Review — Toward Achieving Robust Low-Level and High-Level Scene Parsing

EFCN, Aggregate Contexts Using Convolutional Context Network (CCN)

4 min readJan 26, 2023

--

**Semantic segmentation demands robust high-level as well as low-level parsing. EFCN outperforms FCN for both the high-level smoothing/recognition.**

Toward Achieving Robust Low-Level and High-Level Scene Parsing,
EFCN, by Nanyang Technological University, and Alibaba AI Labs,
2019 TIP, Over 25 Citations (Sik-Ho Tsang @ Medium)
Semantic Segmentation, Fully Convolutional Network, FCN

It is found that the parsing performance of “skip” network can be noticeably improved by modifying the parameterization of skip layers.
Thus, “dense skip” architecture is introduced to retain a rich set of low-level information. A Convolutional Context Network (CCN) is proposed based on “dense skip” layers, to aggregate contexts for high-level feature maps.
Finally, Enhanced Fully Convolutional Network (EFCN) is formed.

Outline

Parameterization of Skip Layers, Dense Skip Layers, & CCN
Enhanced Fully Convolutional Network (EFCN)
Results

1. Parameterization of Skip Layers, Dense Skip Layers, & CCN

1.1. Skip Layers

**Left Figure: Skip layers of segmentation networks. Right Figure: Parameterizations of skip layers. Table: Comparisons of “Dilation” and “Skip” Using** **VGG-16 on** **ADE20K**.

Both “Dilation” and “Skip” approaches can retain some useful information to improve parsing performance. However, it’s important to mention that “Dilation” network is significantly slower than “Skip” network.
“Our Skip”: is proposed where 2-layer convolutional layers with batch normalization (BN) are used to parameterize skip layers (i.e.: Conv+BN+ReLU+Conv).

Performance of the same “skip” networks are significantly boosted (> 1% IOU) after the new parameterized skip layers are used.

1.2. Dense Skip Layers

**Comparison Between “Sparse Skip” and “Dense Skip” Using** **VGG-16 on** **ADE20K**.

“dense skip” network adds skip layers for each intermediate feature map after POOL3, which can help to aggregate multi-scale contexts. (More details in 1.3.)

The “dense skip” architecture outperforms the conventional “sparse skip” counterpart by a noticeable margin, and its inference speed remains competitively fast.

1.3. Convolutional Context Network (CCN)

**Convolutional context network (CCN) is a convolutional network with dense skip layers.**

As shown above, several conv blocks are chained to progressively expand the contextual view of feature maps.

Dense skip layers are also used in CCN to aggregate multi-scale contexts.
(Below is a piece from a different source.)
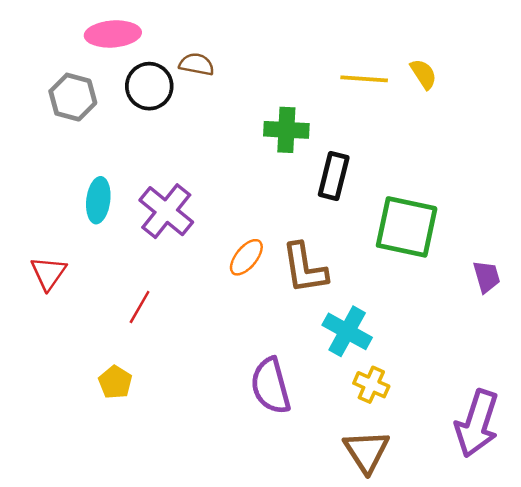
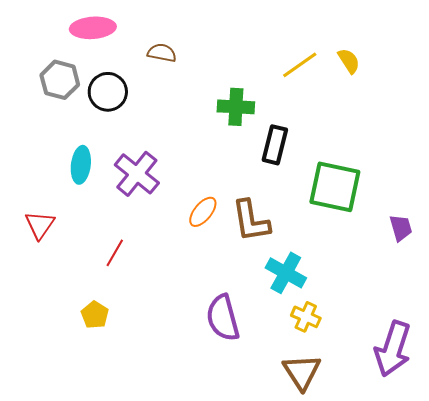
yellow line: (364, 79) -> (300, 65), turned -39
black circle: (149, 86) -> (108, 92), moved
**Applying Different Context Aggregation (CA) Modules into “Our Skip” Architecture.**

Segmentation networks with CA modules outperforms baseline FCN.
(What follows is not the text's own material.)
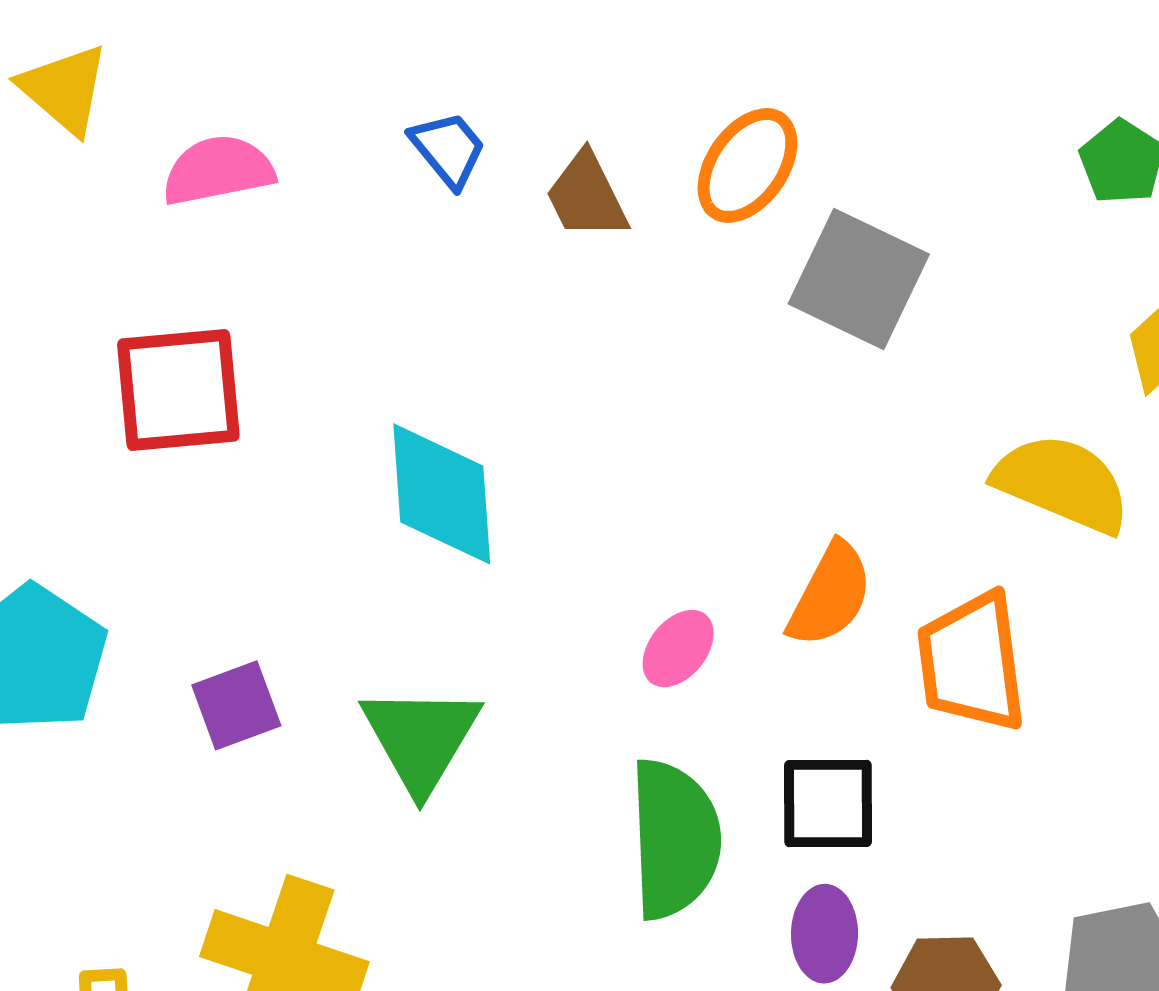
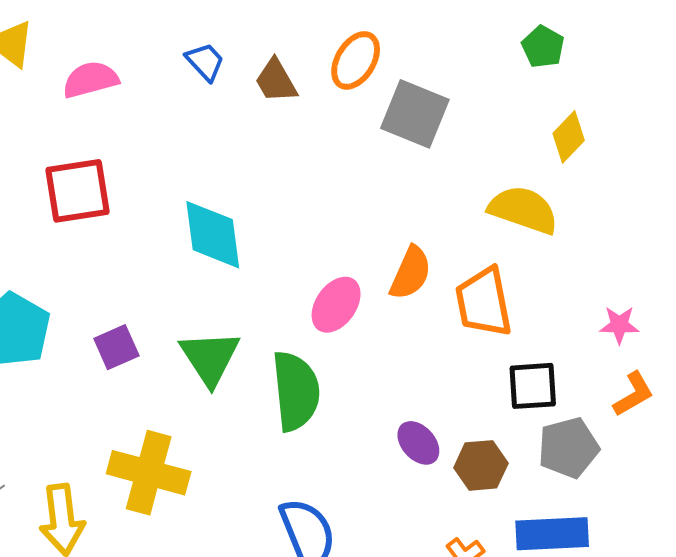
pink ellipse: (678, 649) -> (336, 305), size x1.4
black square: (828, 803) -> (533, 386), moved
green semicircle: (674, 839) -> (296, 391), moved
purple ellipse: (824, 934) -> (418, 443), turned -39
Meanwhile, CCN outperforms CRF, DAG-RNN and ASPP (DeepLabv2) by a significant margin.

2. Enhanced Fully Convolutional Network (EFCN)

EFCN-xs is shown as above.
First, “dense skip” architecture is used in EFCN to retain and incorporate low-level information from pre-trained CNN, which enhances low-level visual understanding (e.g., boundary localization).
Moreover, CCN is introduced to aggregate context for high-level feature maps, which brings benefits to high-level visual parsing.
EFCN-4s and EFCN-2s can be trivially inferred from the above architecture demonstration.

**Comparisons of Different Networks on** **ADE20K**.

EFCN outperforms all other networks by a significant margin.

3. Results

3.1. Ablation Studies

EFCN-8s performs the best among all “dense skip” architectures. Though EFCN-4s entails more skip layers, it achieves inferior segmentation results.

Each proposed contribution collectively improves the baseline segmentation network FCN.

3.2. ADE20K

EFCN consistently and significantly outperforms its FCN counterpart.

Although EFCN slightly lags behind PSPNet, the proposed EFCN is faster than PSPNet and requires much less memory than PSPNet.

**Qualitative ablation analysis of the proposed segmentation network — EFCN. Images are from** **ADE20K** **dataset.**

The proposed “dense skip” architecture helps retain detailed spatial information.

In the meantime, CCN aggregates high-level contexts for feature maps, which is essential to achieve smooth and robust semantic interpretations for visually inconsistent image regions.